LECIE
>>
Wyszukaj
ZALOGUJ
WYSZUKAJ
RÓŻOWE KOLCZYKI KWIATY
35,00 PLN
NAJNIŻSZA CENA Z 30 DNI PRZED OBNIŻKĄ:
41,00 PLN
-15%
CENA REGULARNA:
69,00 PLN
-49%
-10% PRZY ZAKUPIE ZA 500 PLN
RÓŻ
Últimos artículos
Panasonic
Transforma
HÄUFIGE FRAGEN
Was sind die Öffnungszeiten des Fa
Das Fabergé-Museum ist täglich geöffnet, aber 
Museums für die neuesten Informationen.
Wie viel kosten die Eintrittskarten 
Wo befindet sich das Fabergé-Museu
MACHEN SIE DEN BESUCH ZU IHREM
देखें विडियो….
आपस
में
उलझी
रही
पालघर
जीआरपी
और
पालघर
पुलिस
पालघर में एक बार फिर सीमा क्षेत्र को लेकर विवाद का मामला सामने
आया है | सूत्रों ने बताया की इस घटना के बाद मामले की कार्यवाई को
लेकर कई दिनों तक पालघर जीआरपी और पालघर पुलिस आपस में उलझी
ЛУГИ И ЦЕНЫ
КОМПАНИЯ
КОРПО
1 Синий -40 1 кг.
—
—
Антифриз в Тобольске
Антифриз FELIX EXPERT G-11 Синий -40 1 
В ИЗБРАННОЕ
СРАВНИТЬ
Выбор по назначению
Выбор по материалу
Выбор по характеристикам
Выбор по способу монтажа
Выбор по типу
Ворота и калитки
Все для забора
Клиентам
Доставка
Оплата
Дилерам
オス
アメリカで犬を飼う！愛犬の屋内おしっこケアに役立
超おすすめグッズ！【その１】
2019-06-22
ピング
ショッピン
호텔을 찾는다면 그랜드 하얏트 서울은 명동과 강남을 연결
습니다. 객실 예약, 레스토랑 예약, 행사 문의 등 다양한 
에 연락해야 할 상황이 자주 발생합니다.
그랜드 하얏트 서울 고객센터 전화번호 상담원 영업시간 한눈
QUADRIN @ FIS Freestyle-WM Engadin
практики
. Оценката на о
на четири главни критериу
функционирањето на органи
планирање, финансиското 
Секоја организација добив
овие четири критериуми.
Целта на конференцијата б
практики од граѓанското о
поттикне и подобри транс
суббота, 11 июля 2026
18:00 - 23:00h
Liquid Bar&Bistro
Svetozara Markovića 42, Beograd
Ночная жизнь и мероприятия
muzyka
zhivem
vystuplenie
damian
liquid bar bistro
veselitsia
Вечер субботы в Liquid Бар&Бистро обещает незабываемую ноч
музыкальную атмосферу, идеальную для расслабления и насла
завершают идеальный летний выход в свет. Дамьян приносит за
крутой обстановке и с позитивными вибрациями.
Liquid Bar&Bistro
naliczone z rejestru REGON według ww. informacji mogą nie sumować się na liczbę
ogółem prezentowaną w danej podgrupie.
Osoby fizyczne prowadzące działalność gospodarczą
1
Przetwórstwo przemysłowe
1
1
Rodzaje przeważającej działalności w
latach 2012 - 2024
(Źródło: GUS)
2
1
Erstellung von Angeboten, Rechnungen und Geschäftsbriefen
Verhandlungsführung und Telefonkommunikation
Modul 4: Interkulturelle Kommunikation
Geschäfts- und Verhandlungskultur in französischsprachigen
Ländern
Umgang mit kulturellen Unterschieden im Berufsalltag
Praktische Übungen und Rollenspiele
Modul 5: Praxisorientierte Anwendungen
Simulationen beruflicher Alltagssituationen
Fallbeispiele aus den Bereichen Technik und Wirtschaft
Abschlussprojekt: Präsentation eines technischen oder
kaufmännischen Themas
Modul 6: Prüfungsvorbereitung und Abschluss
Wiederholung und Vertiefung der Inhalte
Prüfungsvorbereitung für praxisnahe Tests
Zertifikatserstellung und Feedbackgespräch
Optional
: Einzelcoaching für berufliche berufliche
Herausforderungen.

○ ○ ○ ○ ○ ○ ○

Reproduce every line of the records above verbatim, keeping the original order, line breaks, spelling, and punctuation.

LECIE
>>
Wyszukaj
ZALOGUJ
WYSZUKAJ
RÓŻOWE KOLCZYKI KWIATY
35,00 PLN
NAJNIŻSZA CENA Z 30 DNI PRZED OBNIŻKĄ:
41,00 PLN
-15%
CENA REGULARNA:
69,00 PLN
-49%
-10% PRZY ZAKUPIE ZA 500 PLN
RÓŻ
Últimos artículos
Panasonic
Transforma
HÄUFIGE FRAGEN
Was sind die Öffnungszeiten des Fa
Das Fabergé-Museum ist täglich geöffnet, aber 
Museums für die neuesten Informationen.
Wie viel kosten die Eintrittskarten 
Wo befindet sich das Fabergé-Museu
MACHEN SIE DEN BESUCH ZU IHREM
देखें विडियो….
आपस
में
उलझी
रही
पालघर
जीआरपी
और
पालघर
पुलिस
पालघर में एक बार फिर सीमा क्षेत्र को लेकर विवाद का मामला सामने
आया है | सूत्रों ने बताया की इस घटना के बाद मामले की कार्यवाई को
लेकर कई दिनों तक पालघर जीआरपी और पालघर पुलिस आपस में उलझी
ЛУГИ И ЦЕНЫ
КОМПАНИЯ
КОРПО
1 Синий -40 1 кг.
—
—
Антифриз в Тобольске
Антифриз FELIX EXPERT G-11 Синий -40 1 
В ИЗБРАННОЕ
СРАВНИТЬ
Выбор по назначению
Выбор по материалу
Выбор по характеристикам
Выбор по способу монтажа
Выбор по типу
Ворота и калитки
Все для забора
Клиентам
Доставка
Оплата
Дилерам
オス
アメリカで犬を飼う！愛犬の屋内おしっこケアに役立
超おすすめグッズ！【その１】
2019-06-22
ピング
ショッピン
호텔을 찾는다면 그랜드 하얏트 서울은 명동과 강남을 연결
습니다. 객실 예약, 레스토랑 예약, 행사 문의 등 다양한 
에 연락해야 할 상황이 자주 발생합니다.
그랜드 하얏트 서울 고객센터 전화번호 상담원 영업시간 한눈
QUADRIN @ FIS Freestyle-WM Engadin
практики
. Оценката на о
на четири главни критериу
функционирањето на органи
планирање, финансиското 
Секоја организација добив
овие четири критериуми.
Целта на конференцијата б
практики од граѓанското о
поттикне и подобри транс
суббота, 11 июля 2026
18:00 - 23:00h
Liquid Bar&Bistro
Svetozara Markovića 42, Beograd
Ночная жизнь и мероприятия
muzyka
zhivem
vystuplenie
damian
liquid bar bistro
veselitsia
Вечер субботы в Liquid Бар&Бистро обещает незабываемую ноч
музыкальную атмосферу, идеальную для расслабления и насла
завершают идеальный летний выход в свет. Дамьян приносит за
крутой обстановке и с позитивными вибрациями.
Liquid Bar&Bistro
naliczone z rejestru REGON według ww. informacji mogą nie sumować się na liczbę
ogółem prezentowaną w danej podgrupie.
Osoby fizyczne prowadzące działalność gospodarczą
1
Przetwórstwo przemysłowe
1
1
Rodzaje przeważającej działalności w
latach 2012 - 2024
(Źródło: GUS)
2
1
Erstellung von Angeboten, Rechnungen und Geschäftsbriefen
Verhandlungsführung und Telefonkommunikation
Modul 4: Interkulturelle Kommunikation
Geschäfts- und Verhandlungskultur in französischsprachigen
Ländern
Umgang mit kulturellen Unterschieden im Berufsalltag
Praktische Übungen und Rollenspiele
Modul 5: Praxisorientierte Anwendungen
Simulationen beruflicher Alltagssituationen
Fallbeispiele aus den Bereichen Technik und Wirtschaft
Abschlussprojekt: Präsentation eines technischen oder
kaufmännischen Themas
Modul 6: Prüfungsvorbereitung und Abschluss
Wiederholung und Vertiefung der Inhalte
Prüfungsvorbereitung für praxisnahe Tests
Zertifikatserstellung und Feedbackgespräch
Optional
: Einzelcoaching für berufliche berufliche
Herausforderungen.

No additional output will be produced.